Every time I saw myself in the mirror, I averted my eyes. I brushed my hair out in the dark, tied it up into a bun, left it alone.

But after a year of little sleep, of major upheavals, of not taking care of myself, it was time.

Afterwards, Charmaine said “Now, doesn’t that feel better? Soft and beautiful. You owe it to yourself to have your hair trimmed regularly.”

It wasn’t her fault that I had stopped having haircuts.

The memory of that awful morning the day before my sister’s wedding brings up a visceral response of hatred and bile in my gut.

I had just found out I was pregnant, but we weren’t telling anyone yet. I was bloated and scared, I had trouble sleeping. I was tired. I was excited – about the baby, and about the wedding.
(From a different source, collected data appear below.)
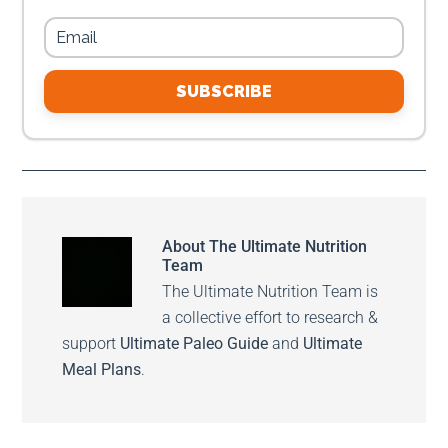
SUBSCRIBE
About
The Ultimate Nutrition
Team
The Ultimate Nutrition Team is
a collective effort to research &
support
Ultimate Paleo Guide
and
Ultimate
Meal Plans
.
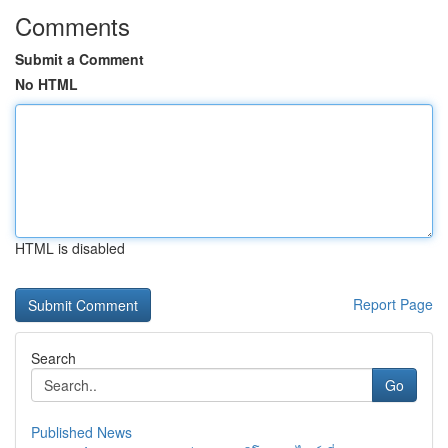
Comments
Submit a Comment
No HTML
HTML is disabled
Report Page
Search
Go
Published News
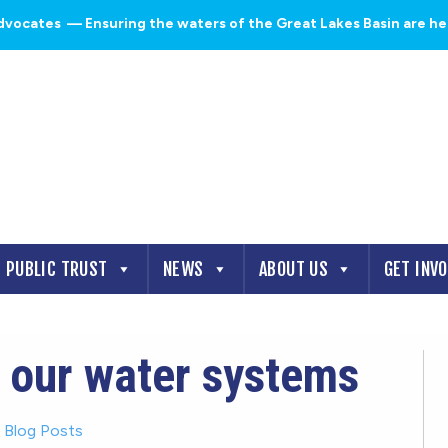
dvocates
— Ensuring the waters of the Great Lakes Basin are heal
PUBLIC TRUST
NEWS
ABOUT US
GET INV
 our water systems
-
Blog Posts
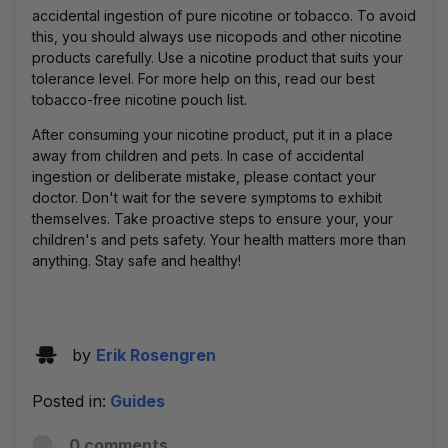
accidental ingestion of pure nicotine or tobacco. To avoid
this, you should always use nicopods and other nicotine
products carefully. Use a nicotine product that suits your
tolerance level. For more help on this, read our
best
tobacco-free nicotine pouch
list.
After consuming your nicotine product, put it in a place
away from children and pets. In case of accidental
ingestion or deliberate mistake, please contact your
doctor. Don't wait for the severe symptoms to exhibit
themselves. Take proactive steps to ensure your, your
children's and pets safety. Your health matters more than
anything. Stay safe and healthy!
by
Erik Rosengren
Posted in:
Guides
0 comments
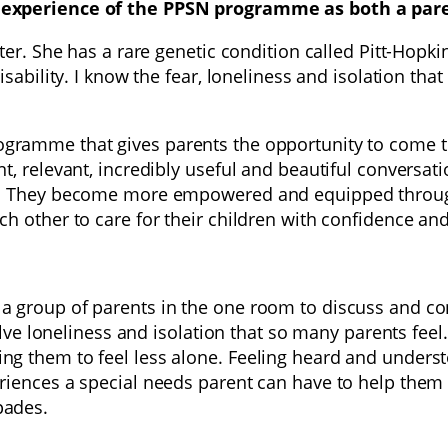
 experience of the PPSN programme as both a paren
ter. She has a rare genetic condition called Pitt-Hopk
sability. I know the fear, loneliness and isolation tha
gramme that gives parents the opportunity to come to
, relevant, incredibly useful and beautiful conversati
e. They become more empowered and equipped through 
h other to care for their children with confidence an
a group of parents in the one room to discuss and c
ssolve loneliness and isolation that so many parents 
 them to feel less alone. Feeling heard and understoo
riences a special needs parent can have to help them
pades.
And the hairdresser, in the name of “honesty,” insulted everything about me, from the state of my hair at the time (I had figured I needed to let it grow a bit so that she has something to work with) to my job (being an engineer is not the fashion. Who knew? Not the nerds I work with). My eyebrows (I guess it’s wrong to idolise Frida Kahlo), my clothing (comfortable for the heavy lifting we were doing in preparation for the Big Event), my not wanting hair in my eyes (she was literally trying to cover up my ugly face with my hair, and guess what? I don’t want to cover my face. I want to witness what’s around me).

Like I say, emotional.

I went for a follow-up haircut again yesterday. Charmaine was so gracious about me being late (I blame the baby, he didn’t sleep well the night before). She respects my wishes. She understands my half-explained instructions. She leaves comments about my eyebrows well alone.

And it feels so much better, to have had a haircut.